Massachusetts LCRI will require community water systems to offer and expand school lead testing beginning in 2027

RCAP Solutions and Massachusetts Department of Environmental Protection webinar · March 26, 2026

Loading...

AI-Generated Content: All content on this page was generated by AI to highlight key points from the meeting. For complete details and context, we recommend watching the full video. so we can fix them.

Summary

Under the Lead and Copper Rule Improvements (LCRI), community water systems must submit lists of schools and childcare facilities to MassDEP by Nov. 1, 2027, offer free testing and collect samples from 20% of eligible elementary schools and childcare facilities each year through 2032 until all have been sampled.

The Massachusetts Lead and Copper Rule Improvements (LCRI) will require community public water systems (PWSs) to identify and outreach to every school and childcare facility they serve and to begin expanded sampling on Nov. 1, 2027, presenters said in a MassDEP/RCAP webinar.

Jasmine, a presenter, told attendees that PWSs must compile a list of schools and childcare facilities they serve and may exclude only facilities that both were built or had full plumbing replacements on or after Jan. 1, 2014, and are not served by lead, galvanized or unknown service lines. The initial list must be submitted to the Massachusetts Department of Environmental Protection (MassDEP) by Nov. 1, 2027, and certified or revised at least once every five years thereafter.

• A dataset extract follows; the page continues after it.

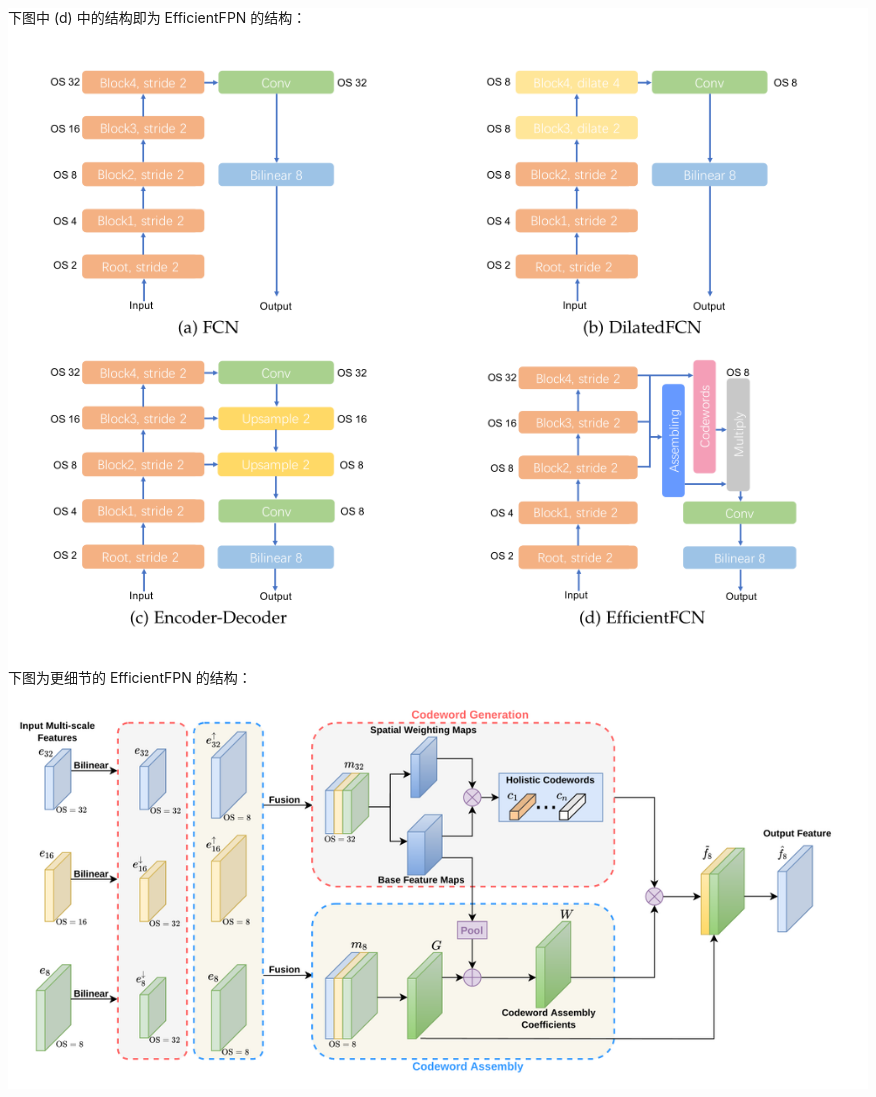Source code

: 下图中 (d) 中的结构即为 EfficientFPN 的结构：

![EffecienFPN-1](pictures\EffecienFPN-1.png "EffecienFPN-1")

下图为更细节的 EfficientFPN 的结构：

![EffecienFPN-2](pictures\EffecienFPN-2.png "EffecienFPN-2")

The LCRI expands school sampling requirements: for elementary schools the rule will require five lead samples per school (up from two under the current Lead and Copper Rule) and two samples per childcare facility. Beginning on Nov. 1, 2027, PWSs must offer sampling and collect samples from 20% of eligible elementary schools and 20% of eligible childcare facilities each year through 2032 until 100% of facilities have been sampled, Jasmine said. Nonresponses or refusals may be documented and may count toward the sampling target; PWSs must maintain documentation of nonresponses and refusals.

Sampling protocol spelled out by presenters requires samples to be representative of normal water use conditions: fixtures should be inactive for at least eight hours but not more than 18 before sampling. The draft LCRI also requires first-liter and fifth-liter sampling at tiered sites; for schools the primary (first) and flush (taken after 30 seconds) samples are used together to help determine whether elevated results come from a fixture or upstream plumbing.

The rule also requires annual outreach: PWSs must contact schools and childcare facilities at least once per year with information about health risks from lead in drinking water and steps consumers can take to reduce exposure. PWSs that join MassDEP’s pilot Water Smart program will receive templates and contact lists to assist with that outreach, presenters said.

Why this matters: the changes expand the number of samples required at schools and create an explicit timeline for sampling every eligible facility in a five-year ramp-up. PWS operators should confirm which facilities are served by their system, track refusals or nonresponses and prepare to submit the required list to MassDEP by the Nov. 1, 2027, compliance date.

Next steps: presenters advised systems to begin identifying facilities now, to review and update contact lists when they receive them from MassDEP or its partners, and to watch for follow-up guidance and the final regulatory text. The webinar presenters said additional materials and the recording will be posted to the session materials and to the program’s training channel.